4. Si M. B... soutient de nouveau en appel que son recours doit être regardé comme un recours devant le juge judiciaire auquel il convient de transmettre le dossier, il résulte de l'instruction que l'intéressé, ainsi qu'il a été rappelé au point 1, a présenté le 2 septembre 2013 une demande tendant au bénéfice d'une pension militaire d'invalidité et qu'il conteste la décision de refus du 21 août 2015 qui lui a été adressée en réponse à sa demande. Il résulte des dispositions de l'article L. 79 du code des pensions militaires d'invalidité et des victimes de guerre que les contestations relatives aux décisions prises en application de ce code relevaient de la compétence du tribunal des pensions et que ce contentieux, par l'effet de la loi du 13 juillet 2018, a été transféré au tribunal administratif. Il s'ensuit que le tribunal administratif de Rennes, territorialement compétent, était bien le tribunal compétent pour statuer sur la demande d'annulation de la décision de rejet de la demande de pension militaire d'invalidité présentée par M. B.... Le jugement attaqué n'est, par suite, entaché d'aucune irrégularité et les conclusions tendant à ce que le dossier soit transmis au juge judiciaire, que M. B... réitère en appel, ne peuvent donc qu'être rejetées.

Sur le bien-fondé du jugement attaqué :

5. Aux termes de l'article 13 de la loi 31 juillet 1963, alors en vigueur : " Les personnes de nationalité française à la date de promulgation de la présente loi ayant subi en Algérie depuis le 31 octobre 1954 et jusqu'au 29 septembre 1962 des dommages physiques du fait d'attentat ou de tout autre acte de violence en relation avec les événements survenus sur ce territoire ont, ainsi que leurs ayants cause, droit à pension. ".

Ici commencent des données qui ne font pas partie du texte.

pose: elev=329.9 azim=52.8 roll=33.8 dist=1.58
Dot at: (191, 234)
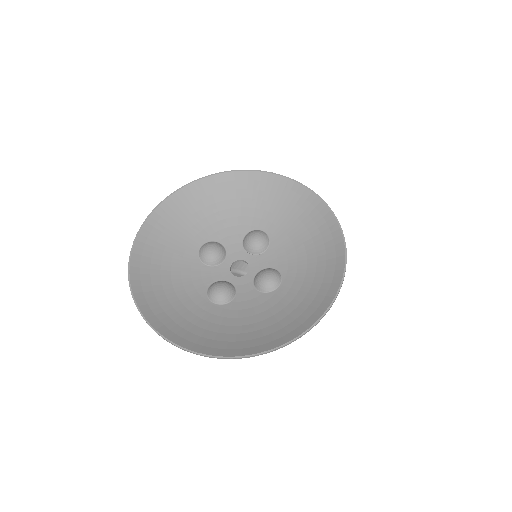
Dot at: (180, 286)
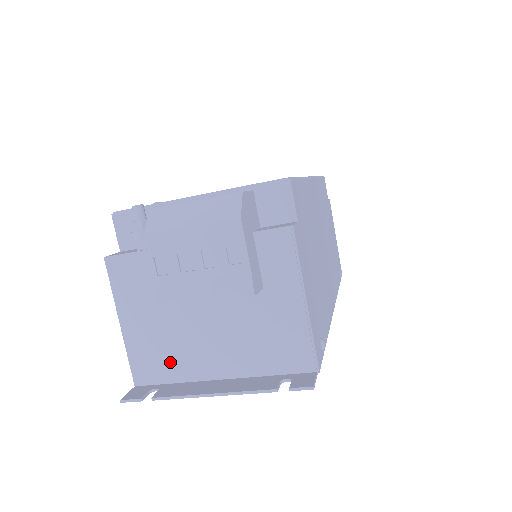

6. Il résulte de l'instruction que M. B..., alors enfant, a été victime d'un accident de la circulation involontairement provoqué par le conducteur d'un véhicule militaire en mission de déplacement. Un tel accident ne peut, ainsi que l'ont justement apprécié les premiers juges, être regardé comme un acte de violence lié à une action offensive ou défensive des forces armées au sens de la loi du 31 juillet 1963. La circonstance que l'intéressé a pu bénéficier d'une réparation des conséquences de cet accident par l'Etat demeure à cet égard sans incidence. Dès lors, le ministre de la défense a pu, à bon droit, par la décision contestée du 21 août 2015 rejeter la demande de pension militaire d'invalidité présentée par M. B....
7. M. B... n'est pas fondé à soutenir que c'est à tort que, par le jugement attaqué, et sans qu'il soit besoin d'ordonner une expertise médicale, le tribunal administratif de Rennes a rejeté ses conclusions dirigées contre la décision du 21 août 2015 du ministre de la défense rejetant sa demande tendant à l'octroi d'une pension militaire d'invalidité.
Sur les frais liés au litige :

8. Les dispositions de l'article L. 761-1 du code de justice administrative font obstacle à ce que soit mise à la charge de l'Etat, qui n'a pas dans la présente instance la qualité de partie perdante, la somme que demande M. B... au titre des frais exposés par lui et non compris dans les dépens.

DÉCIDE :
Article 1er : La requête de M. B... est rejetée.
Article 2 : Le présent arrêt sera notifié à M. A... B... et à la ministre des armées.

Délibéré après l'audience du 25 février 2022, à laquelle siégeaient :
- M. Gaspon, président de chambre,
- M. Coiffet, président-assesseur,
- Mme Gélard, première conseillère.








Rendu public par mise à disposition au greffe le 15 mars 2022.
Le rapporteur,
O. COIFFETLe président,
O. GASPON
La greffière,
P. CHAVEROUX









La République mande et ordonne à la ministre des armées en ce qui la concerne, et à tous huissiers de justice à ce requis en ce qui concerne les voies de droit commun contre les parties privées, de pourvoir à l'exécution de la présente décision.